You can also find the functions listed in the
Function Wizard (sometimes called the Paste Function tool). Use the
wizard to insert a function in the normal way (Insert > Function).
Scroll down the list of function categories to find
User Defined and select it to see a list of available UDFs...
You can see that the user defined functions lack any
description other than the unhelpful "No help available" message,
but you can add a short description...
Make sure you are in the workbook that contains the
functions. Go to Tools > Macro > Macros. You won't see your
functions listed here but Excel knows about them! In the Macro
Name box at the top of the dialog, type the name of the function,
then click the dialog's Options button. If the button is
greyed out either you've spelled the function name wrong, or
you are in the wrong workbook, or it doesn't exist! This opens
another dialog into which you can enter a short description of the
function. Click OK to save the description and (here's the
confusing bit) click Cancel to close the Macro dialog box.
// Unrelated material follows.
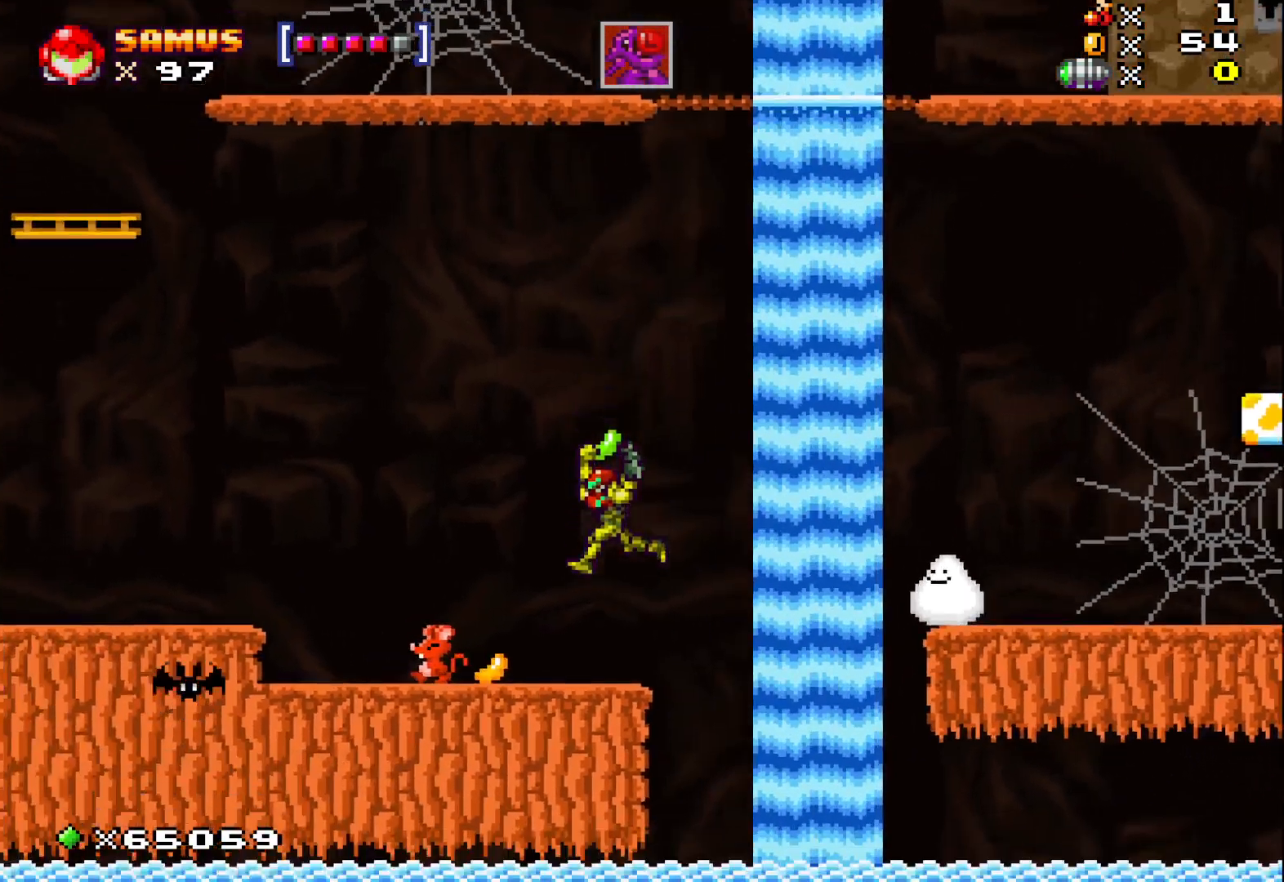
{"buttons": ["X"], "left_stick": "center", "events": []}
Remember to Save the workbook containing the function. Next time you
go to the Function Wizard your UDF will have a description...
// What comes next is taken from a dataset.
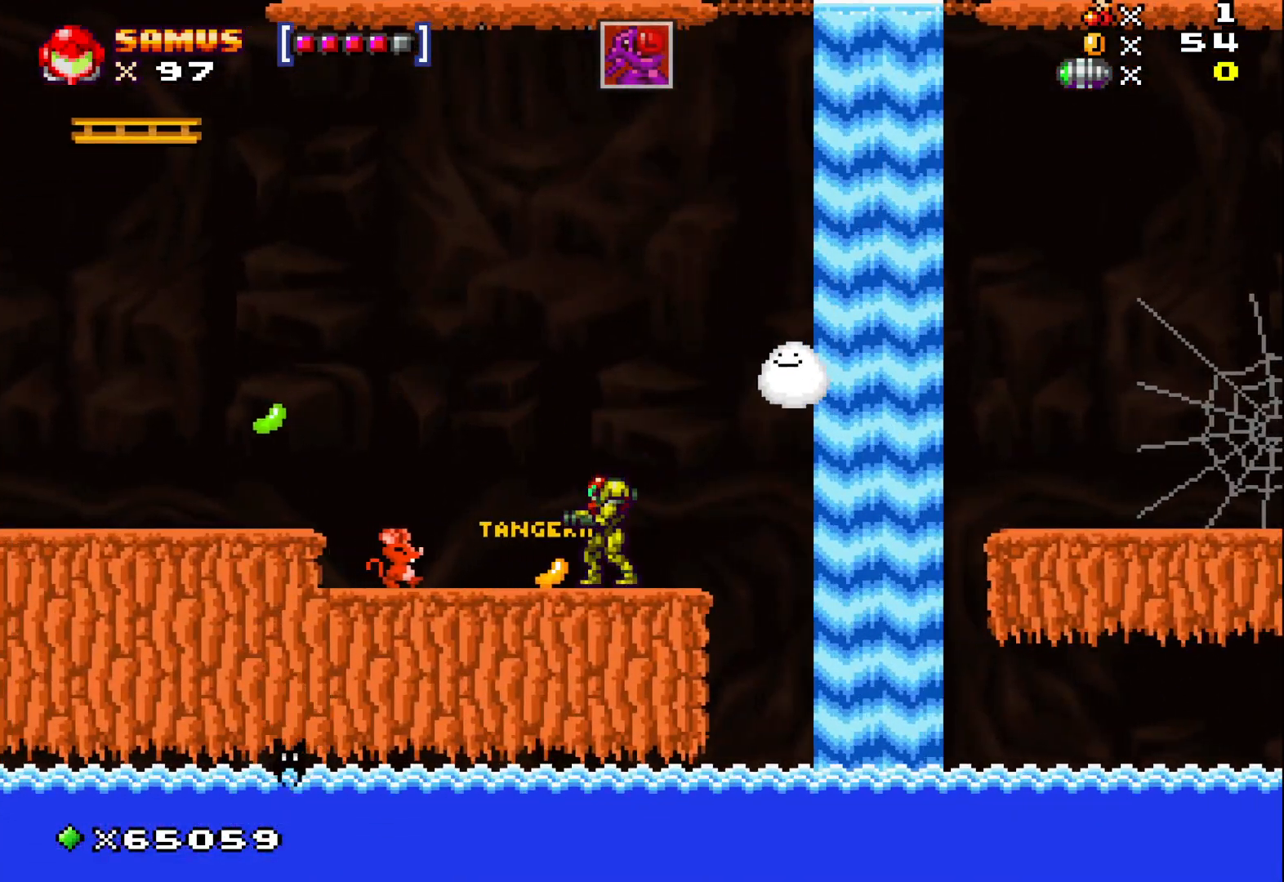
{"buttons": [], "left_stick": "right", "events": [[400, "left_stick", "right"]]}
Like macros, user defined functions can be used in any other workbook as long as the workbook containing
them is open. However it is not good practice to do this. Entering
the function in a different workbook is not simple. You have to add
its host workbook's name to the function name. This isn't difficult
if you rely on the Function Wizard, but clumsy to write out
manually. The Function Wizard shows the full names of any UDFs in
other workbooks...
If you open the workbook in which you used the
function at a time when the workbook containing the function is
closed, you will see an error message in the cell in which you used
the function. Excel has forgotten about it! Open the function's host
workbook, recalculate, and all is fine again. Fortunately there is a
better way. If you want to write User Defined Functions for use
in more than one workbook the best method is to create an Excel
AddIn. Find out how to do this in the tutorial
Build an Excel AddIn.
I really ought to know better! Never, ever, say
never! Having told you that there isn't a function that provides the
day's name, I have now remembered the one that can. Look at this
example...
The TEXT function returns the value of a cell as text in a specific
number format. So in the example I could have chosen =TEXT(A1,"ddd")
to return "Thu", =TEXT(A1,"mmmm") to return "September" etc.